Oh! and one more thing…. as far people “presenting” to be personable, funny, outgoing, charming etc… we’ve known them, right! and how many of them now are being accused of horrific things that were going on behind the scenes! so much for charisma!
These are the wolves in sheep's clothing. Seemingly powerful with large shiny teeth. Seemingly bigger and more important than the other sheep. The thing about wolves that makes them so dangerous though is that they don't know they're wolves.
They used to like saying "Many advisors make victory sure" ~ a play on Proverbs 11:14... issue with that is the 'Advisors' need to actually know & be qualified on what they're advising on. For many issues that you might actually need some guidance, these people were little more then flapping lips, giving advice because it was expected of them, silence would have been the better virtue.
This is another church manipulation tactic that did a number on me, having come in as a young adult who had already been conditioned during my formative years to distrust my own God-given abilities, intelligence, and intuition. Too much to go into here, but decades of this mentality definitely played a huge role in contributing to my nervous breakdown in 2020.
I really want to thank you again for calling all of these things out. Countless former ICOC members will be recovering from its damage for the rest of their lives, and its current leaders and members are either blind to it or don’t care. I agree; very cultish indeed, and most definitely NOT the heart of Jesus. Your words strengthen and encourage me in knowing that we made the right decision to leave, and I pray they are waking other people up!
So sorry it went all the way to a nervous breakdown. Sadly, I have heard too many of these stories. And you are right about the damage. I witness it daily as people reach out to me.
My mind keeps coming back to this because of “likes” on my other comment. I tend to process through things slowly, so I wanted to come back and say something else.
Creating a state of learned helplessness is something narcissistic abusers do to their victims. It’s absolutely an intentional control tactic.
People who have already been subjected to narcissistic abuse (especially as children, from their parents) are easy prey for cults and other organizations that rely on these types of control mechanisms, because they’ve already been pre-programmed to comply.
This is evil, and has no place in any group that claims to be following Jesus. Even if certain local churches have moved away from abusive practices, their reluctance to acknowledge the extent of the harm they’ve caused, as well as their lack of care for their congregants who have been deeply injured in the past, is evidence of lack of godly sorrow, and therefore reflects an absence of true repentance. None of these churches are safe, especially for survivors of childhood abuse.
things like this is why people who grew up in certain households, with overbearing parents, co-dependent relationships, or generally with poor self-image/esteem, were so susceptible to the church's "system". I admit that I was one of those, but at the same time, I was serving in the military with great success and being taught the opposite. To have confidence, to be self-determined, to make decisions, and be someone that frankly, wouldn't back down when he saw things that were wrong, even if it meant I had to argue with the "chain of command". I had some relatively good military leaders along the way, that taught me some good stuff.

> **Supplied data**:

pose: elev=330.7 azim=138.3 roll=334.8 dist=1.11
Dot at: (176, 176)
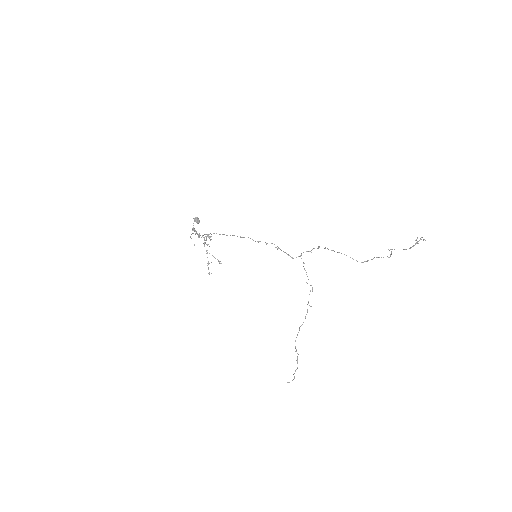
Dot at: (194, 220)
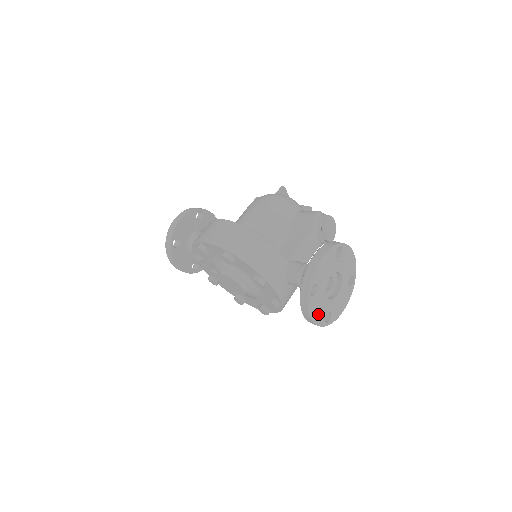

> **Work to do**:
#1 In the comments about church manipulation, which qualities are listed for people "presenting" themselves in the first comment?
#2 Carry on the comments about church manipulation from the point where they stop.

> **Responses in order**:
#1 personable, funny, outgoing, charming

#2
Sorry to all those that didn't get this benefit. Or didn't have the stubbornness of an autistic.
Unlike Nadine, I think my default is low self esteem and dependency on approval of others.
I saw how I abdicated my God-given choice to others who are meant to be ‘more righteous than I’.
That’s on me.
But everyone has their own cross to bear. Some need to learn to surrender choices others must learn to own choices - dependent on our deficiencies and strengths. I fall into the latter group.
Re the ICOC I’ve come to see that there were/are sins of leadership and there are sins of the ‘people’.
If leaders were heavy handed and controlling, ‘the people’ willingly elected a king. See Israel and Saul.
This isn’t to say everyone did this. My wife is like Nadine in her self-possession and independent thought, for example.
Just to say that some cultures play into existing mindsets and against others. Not to justify any of the wrongs here, but like Israel, there were times when the leaders led the people into sin, and there were times when the people demanded the entirely wrong thing.
I see these things in the ICOC.
The challenge is maturity. People who can make a godly stance in the face of ungodly leadership and godly leaders who can do the same in the face of ungodly congregational demands.
But if the OT is anything to go by, easier said than done.
omg! HOW IRONIC!!! Our whole family had been in Australia for two weeks for the Millennium ( my wealthy sister in law paid for it…) we had just gotten home, very jet lagged when the leaders called us and INSISTED we pick up again and go to LA for a parent/teen workshop with our (rebellious) teens! Being “obedient” disciples, we went and left the younger two with babysitters.
I had never seen Kip before. I had heard lots about him, but had never met. And then he comes in, in all his short, skinny, seemingly feeble body with his pre-pubescent voice, I said: “That’s HIM? THAT’S this (supposed) amazing teacher/preacher! hahhaha and hearing your story makes me cringe, but all I can say is; consider the source my friend! :)
Thank you Nadine, I appreciate your writing, it is important to see the damage that is done in the name of Christ. This is something I’ve been vulnerable to, at least partly because of a traumatic event in my childhood that I attributed to my own decision to ignore what I had been told. I’m getting much better now at having confidence in my own wisdom, decisions, and the leading of the Spirit, with reminders and encouragement from friends within and outside of the church, as well as professional counseling. I don’t see this heavy-handedness in my region of the church anymore, and it has been acknowledged by leadership. I do believe it is still going on elsewhere; I ask questions, and use my voice to challenge it when I see it.
It is good to hear your region has changed. I believe you. Now the challenge is for the region to challenge other ministries in the ICOC that are still doing that.
It certainly is going on elsewhere, unfortunately after 22-years (since Henry Kriete penned his open letter) the message still has not gotten through. I can only view this as the inability to be led by the Holy Spirit.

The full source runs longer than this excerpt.